Now, it's going to be really useful if we can make

a transformation matrix whose column vectors

make up a new basis,

all of whoms't vectors are perpendicular

or what's called Orthogonal to each other.

In this video, we're going to look

at this and why this is.

But first, I want you to find

a new operation on the matrix called the transpose.

This is where we interchange

all the elements of the rows and columns of the matrix,

so I'll denote the transpose as T and I'll say that

the ijth element of the transpose of A,

is equal to the elements on the opposite diagonal A_ji.

So if I had a matrix like 1,2,3,4,

and I wanted to know its transpose,

then I will interchange the elements

that are off the diagonal.

So the one and the four stay where they are.

Because if is, I find i and j are the same;

1,1 1,1 they would stay the same, the same for 2,2.

But the element 1,2

interchange to the element 2,1 so they go like that.

So 1,2,3,4 becomes, when I transpose it 1,3,2,4.

Now, let's imagine that I have

a square matrix of dimension n by n,

it defines a transformation with

a new basis and

the columns of that transformation matrix A.

Some vectors a_1, a_2

that are the basis vectors in

the new space as we've said before

and I'm going to make

this a special matrix while I impose

the condition that these vectors

are orthogonal to each other and they have unit length.

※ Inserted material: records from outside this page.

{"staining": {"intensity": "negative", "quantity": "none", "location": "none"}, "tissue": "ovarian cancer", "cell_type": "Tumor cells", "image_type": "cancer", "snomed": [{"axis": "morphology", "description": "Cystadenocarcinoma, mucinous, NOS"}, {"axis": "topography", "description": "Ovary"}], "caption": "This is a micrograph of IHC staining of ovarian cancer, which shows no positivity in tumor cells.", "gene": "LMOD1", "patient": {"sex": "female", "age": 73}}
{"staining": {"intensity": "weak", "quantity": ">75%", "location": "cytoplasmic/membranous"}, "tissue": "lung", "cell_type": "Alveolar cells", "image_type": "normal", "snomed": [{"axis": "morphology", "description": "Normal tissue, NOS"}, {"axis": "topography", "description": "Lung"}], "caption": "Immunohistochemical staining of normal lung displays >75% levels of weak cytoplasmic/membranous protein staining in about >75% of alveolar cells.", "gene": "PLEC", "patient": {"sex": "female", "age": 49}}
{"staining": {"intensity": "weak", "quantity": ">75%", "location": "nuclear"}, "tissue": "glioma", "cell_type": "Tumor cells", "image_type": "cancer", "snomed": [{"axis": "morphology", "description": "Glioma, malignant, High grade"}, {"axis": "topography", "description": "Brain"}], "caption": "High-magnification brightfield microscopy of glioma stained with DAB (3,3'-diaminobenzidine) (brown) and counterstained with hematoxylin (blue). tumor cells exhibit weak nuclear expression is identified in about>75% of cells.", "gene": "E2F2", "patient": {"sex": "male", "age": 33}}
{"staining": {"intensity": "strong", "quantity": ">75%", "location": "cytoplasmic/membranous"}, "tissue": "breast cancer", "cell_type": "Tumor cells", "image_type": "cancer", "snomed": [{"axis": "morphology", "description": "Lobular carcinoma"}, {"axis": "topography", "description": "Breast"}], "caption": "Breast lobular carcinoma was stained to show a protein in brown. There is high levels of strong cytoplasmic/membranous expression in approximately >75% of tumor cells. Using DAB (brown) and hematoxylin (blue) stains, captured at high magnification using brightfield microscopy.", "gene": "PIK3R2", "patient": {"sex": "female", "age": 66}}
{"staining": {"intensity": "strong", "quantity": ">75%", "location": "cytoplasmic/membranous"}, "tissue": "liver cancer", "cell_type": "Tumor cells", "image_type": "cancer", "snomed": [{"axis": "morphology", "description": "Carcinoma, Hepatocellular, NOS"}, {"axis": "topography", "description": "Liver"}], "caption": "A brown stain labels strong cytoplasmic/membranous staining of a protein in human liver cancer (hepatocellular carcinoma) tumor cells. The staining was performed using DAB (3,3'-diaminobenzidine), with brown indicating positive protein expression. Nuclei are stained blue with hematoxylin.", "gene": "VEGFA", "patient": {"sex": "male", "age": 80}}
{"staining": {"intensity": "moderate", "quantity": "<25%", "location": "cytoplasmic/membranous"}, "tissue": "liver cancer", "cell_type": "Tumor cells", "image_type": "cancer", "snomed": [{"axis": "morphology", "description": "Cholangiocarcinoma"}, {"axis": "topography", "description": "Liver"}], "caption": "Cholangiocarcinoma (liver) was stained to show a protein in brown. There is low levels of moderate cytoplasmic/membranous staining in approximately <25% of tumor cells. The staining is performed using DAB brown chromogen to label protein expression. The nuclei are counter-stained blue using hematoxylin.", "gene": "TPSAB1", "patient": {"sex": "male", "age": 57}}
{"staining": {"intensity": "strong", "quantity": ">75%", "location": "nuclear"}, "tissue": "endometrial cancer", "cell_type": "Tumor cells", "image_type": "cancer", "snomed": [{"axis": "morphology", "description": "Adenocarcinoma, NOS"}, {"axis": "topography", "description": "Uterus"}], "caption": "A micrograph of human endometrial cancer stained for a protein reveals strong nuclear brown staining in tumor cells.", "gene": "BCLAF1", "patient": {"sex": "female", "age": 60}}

That is, a_i dotted with a_j

is equal to zero if i isn't equal to j,

that is they're orthogonal,

and it's equal to one if i is equal to j,

that is they are of unit length.

Now, let's think about what happens if I multiply

this matrix on the left by a transpose.

So A transpose is going to be given by just flipping

the rows and columns of

all of the elements across the leading diagonal of A.

So that is, I'm going to

have a_1 is going to become a row,

a_2 is going to become the next row all the way down

to a_n because I flip

all of the elements across the leading diagonal.

So while I multiply A_T by A,

let's see what happens,

it's going to be quite magical.

So if I get A_T times A,

then I'm going to get, well,

the first element here is going

to be the first row times the first column,

and that's a_1 dotted with a_1, and that's one.

The second element here,

the first row and the second column is

a_1 dotted with a_2 and that's zero,

and a_1 dot a_3 all the way up to a_n is going to give me

a whole series of zeros where this guy remember is a_n.

Then when I do the second row on the first column,

I'm going to get another zero.

I want to do the second one and the

second column I'm going to get a one.

Second row, third column zero all the way across.

I want to do the third one,

I'm going to get the same again,

I'm going to get zero zero.

It only says it's a_3 times a_3,

and that's going to be that element all the way

across and what I'm gradually building up here,

is I'm building up the identity matrix.

So what I found is that A_t times

A gives me the identity matrix,

and what that means is,

is that A_T is a valid inverse of A.

Which is really kind of neat.

A set of unit length basis vectors

that are all perpendicular to each

other are called an orthonormal basis set,